___ EXCERTO DO TEXTO ___

Para o efeito o recorrente juntou alegações corrigidas concluindo:
1. O
despacho proferido nos presentes autos, revela-se bastante adverso aos comandos
legais aqui aludidos do CPC;
2. Deve
a presente decisão ser corrigida, visto que o Tribunal a quo condenou no pagamento de valor diferente do constante da
Declaração de Dívida;
3. O
valor acordado não foi em Dólares americanos, tendo em conta a Declaração de
Dívida que faz alusão apenas ao valor de KZ 12.500.000,00 (doze milhões e
quinhentos mil Kwanzas);
4. Que
não há razão para a sua condenação no pagamento em USD 145.000 (cento e
quarenta e cinco mil dólares), acrescido de juros de mora contados desde o dia
01 de Janeiro de 2015, a liquidar em execução de Sentença;
5. Que
a decisão do Tribunal de 1ª instância deve ser revogada absolvendo-se-lhe do
pagamento da quantia de USD 145.000 (cento e quarenta e cinco mil Dólares).
O Apelado em (fls. 112-116), sem nada contrapor às
alegações corrigidas veio concluir, em suma, pela manutenção do Despacho
saneador.
Aberto
o termo de vista ao MºPº, este
veio promover no sentido do não provimento da pretensão do recurso e a manutenção
da decisão (fls.164 a 167).
Posto
isso, seguiram-se os vistos legais sucessivos aos juízes adjuntos (fls. 169 e
170).
* * *
II.
OBJECTO DO RECURSO
Face as conclusões apresentadas pelas
partes, que delimitam o objecto do recurso, para além das excepções de
conhecimento oficioso, que decorrem do disposto nos artigos 660º nº 2, 664º,
684º nº 3 e 690 nº1, todos do Código de Processo Civil; emergem como questões a
apreciar e decidir em sede do presente recurso as seguintes:
1.
O valor do objecto do contrato de
compra e venda foi fixado em kwanzas?
2. Há lugar ao
pagamento por parte do Apelante, do valor em USD 145.000,00 (cento e quarenta e
cinco mil Dólares americanos) a favor do Apelado?
* * *
III.
FUNDAMENTO DE FACTO
Do rol da
matéria de facto, em que assenta a decisão recorrida extrai-se como fundamentos
os seguintes:
1. Em dia desconhecido do mês de
Outubro de 2013, por acordo verbal, Autor e Réu celebraram um contrato de
compra e venda de equipamentos, conforme doc. de fls. 9, cujo valor acordado
foi de USD 125.000,00 (cento e vinte e cinco mil Dólares americanos), artigo 14º
da P.I., o equivalente em Kwanzas, acrescidos de mais USD 20.000,00 (vinte mil
Dólares americanos), respeitantes à taxa de câmbio diária, praticada pelo BNA, referente
a um cilindro DINAPAE e A-25. Série 575227,
perfazendo um total, da dívida em Kwanzas, o equivalente a USD 145.000,00 (cento e
quarenta e cinco mil Dólares);
2. Autor e Réu convencionaram que o pagamento seria feito em treze
prestações obedecendo a taxa de câmbio diária praticada pelo BNA, amortizando,
todos os meses e de forma consecutiva, o valor de USD 10.000 (dez mil dólares),
o equivalente em Kwanzas, respeitando a taxa de câmbio praticada a data em que
fosse feita a prestação, e a última, que seria em Dezembro de 2024, no valor em
USD 5.000,00 (cinco mil Dólares americanos), fls. 10 dos autos;
3.

___ DADOS FORNECIDOS ___

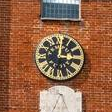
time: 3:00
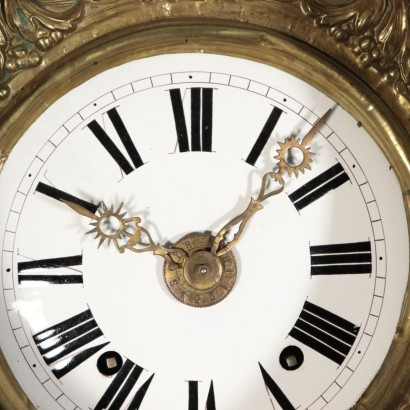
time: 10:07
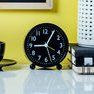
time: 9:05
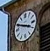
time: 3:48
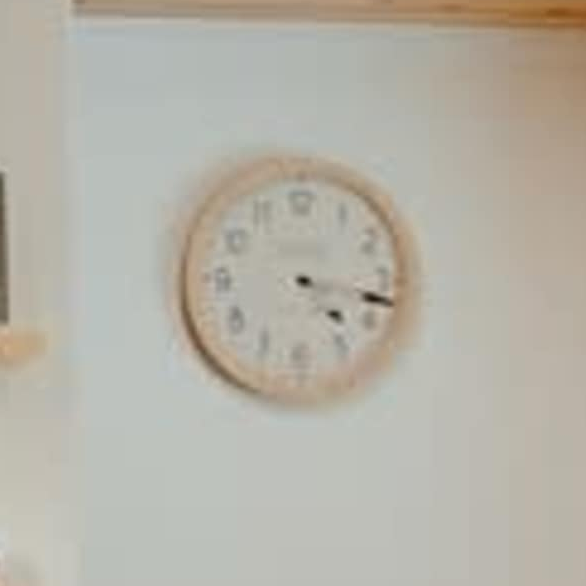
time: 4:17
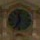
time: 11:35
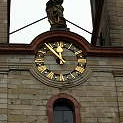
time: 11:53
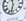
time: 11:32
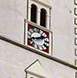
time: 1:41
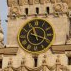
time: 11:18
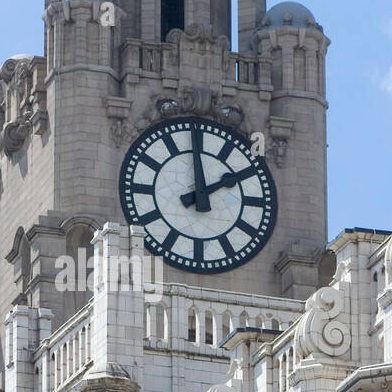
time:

___

OBJETIVOS
1. No excerto do texto, reescreva o trecho que vai de "O Apelado em" até "(fls.164 a 167).", inclusive, trocando "Apelado" por "Recorrido".
2. Responda com base no excerto do texto:
(a) Que valor consta da Declaração de Dívida, segundo o recorrente?
(b) Em quantas prestações Autor e Réu convencionaram o pagamento?
(c) Em que folhas está a promoção do MºPº?

RESULTADOS DAS TAREFAS
1.
O Recorrido em (fls. 112-116), sem nada contrapor às
alegações corrigidas veio concluir, em suma, pela manutenção do Despacho
saneador.
Aberto
o termo de vista ao MºPº, este
veio promover no sentido do não provimento da pretensão do recurso e a manutenção
da decisão (fls.164 a 167).

2.
(a) KZ 12.500.000,00 (doze milhões e quinhentos mil Kwanzas).
(b) Em treze prestações.
(c) Nas fls. 164 a 167.